The college invited 130 Hispanic and Marshallese students to its Learning, Improvement, Fun and Empowerment, or LIFE program this week to see what it's like to set foot on campus

"We get an opportunity to show them the ropes a little bit," says Codie Ryan, the NWACC's Global Communities Outreach Coordinator. "It breaks down the fear, so that they don't have to worry about what will it be like, that first day wen i have to go to college."

Most of the students in the program are the first in their families to be considering college, and Ryan wants to help them to stay in school.

"The high schools have prepared them I'm sure to a certain degree, but it's also helpful to have the experience of actually being on campus," she says.

Tania Rodriguez just graduated from Heritage High School, and in the Fall she starts her first semester of college, an experience her parents never knew.

"I'm doing something that they've always dreamed of doing," she says. "They're from El Salvador and over there it was quite hard to go to college, so I'm the first generation to actually accomplish that."

Community leaders spread a message of empowerment during breakout sessions on leadership, teamwork, goal setting, community involvement and overcoming obstacles."

Juan Miller is in the eleventh grade at Bentonville High School.

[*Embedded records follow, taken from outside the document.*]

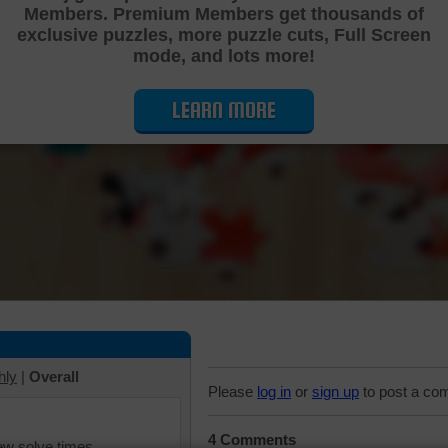
Members. Premium Members get thousands of
Cutting Jigsaw Puzzle
exclusive puzzles, more puzzle cuts, Full Screen
mode, and lots more!
LEARN MORE
hly
|
Overall
Please
log in
or
sign up
to post a co
4 Comments
iew solve times.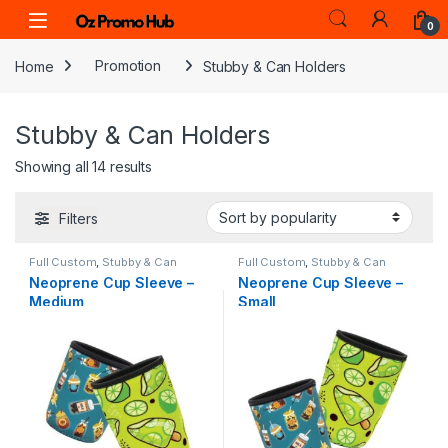
Skip to navigation
Skip to content
0
Home
Promotion
Stubby & Can Holders
Stubby & Can Holders
Sorted by popularity
Showing all 14 results
Filters
Full Custom
,
Stubby & Can
Full Custom
,
Stubby & Can
Holders
Holders
Neoprene Cup Sleeve –
Neoprene Cup Sleeve –
Medium
Small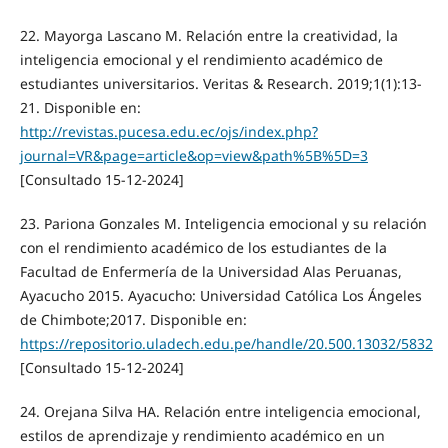
22. Mayorga Lascano M. Relación entre la creatividad, la
inteligencia emocional y el rendimiento académico de
estudiantes universitarios. Veritas & Research. 2019;1(1):13-
21. Disponible en:
http://revistas.pucesa.edu.ec/ojs/index.php?
journal=VR&page=article&op=view&path%5B%5D=3
[Consultado 15-12-2024]
23. Pariona Gonzales M. Inteligencia emocional y su relación
con el rendimiento académico de los estudiantes de la
Facultad de Enfermería de la Universidad Alas Peruanas,
Ayacucho 2015. Ayacucho: Universidad Católica Los Ángeles
de Chimbote;2017. Disponible en:
https://repositorio.uladech.edu.pe/handle/20.500.13032/5832
[Consultado 15-12-2024]
24. Orejana Silva HA. Relación entre inteligencia emocional,
estilos de aprendizaje y rendimiento académico en un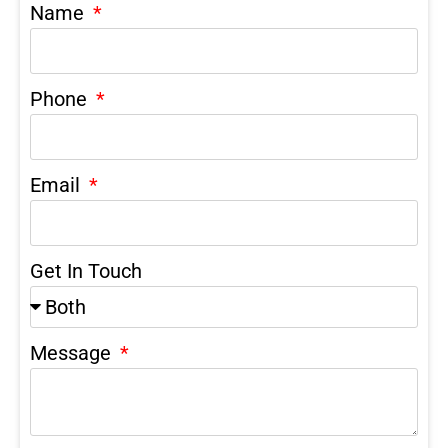
Name
Phone
Email
Get In Touch
Message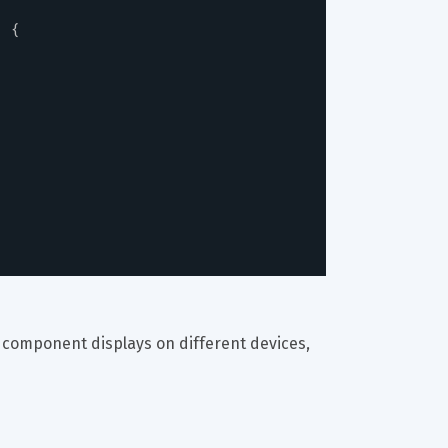
)
{
s component displays on different devices, 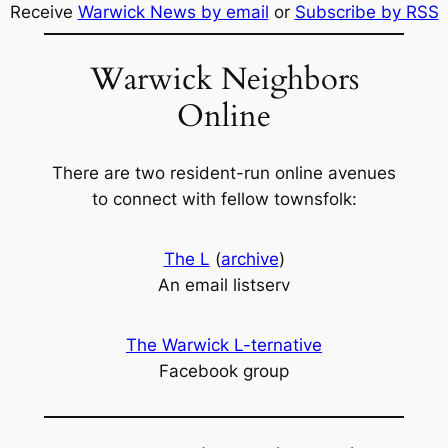
Receive
Warwick News by email
or
Subscribe by RSS
Warwick Neighbors
Online
There are two resident-run online avenues
to connect with fellow townsfolk:
The L
(
archive
)
An email listserv
The Warwick L-ternative
Facebook group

"My mom, we came here with nothing from mexico and she had to work really hard, tons of jobs, just to get where we are now," he says. "She's always told me 'Juan, get a good education so you don't have to work as hard as me.'"

Miller says he didn't know how, or if he would pursue secondary education, until he visited the school Thursday.

 "I've been really nervous about going to college, since my mom and my dad never went," he says. "But this really has helped me assure myself that I really should go to college and have a better future." 

The program continues Friday, focusing more on what happens after students get into college, topics like finding financial aid and student involvement on campus.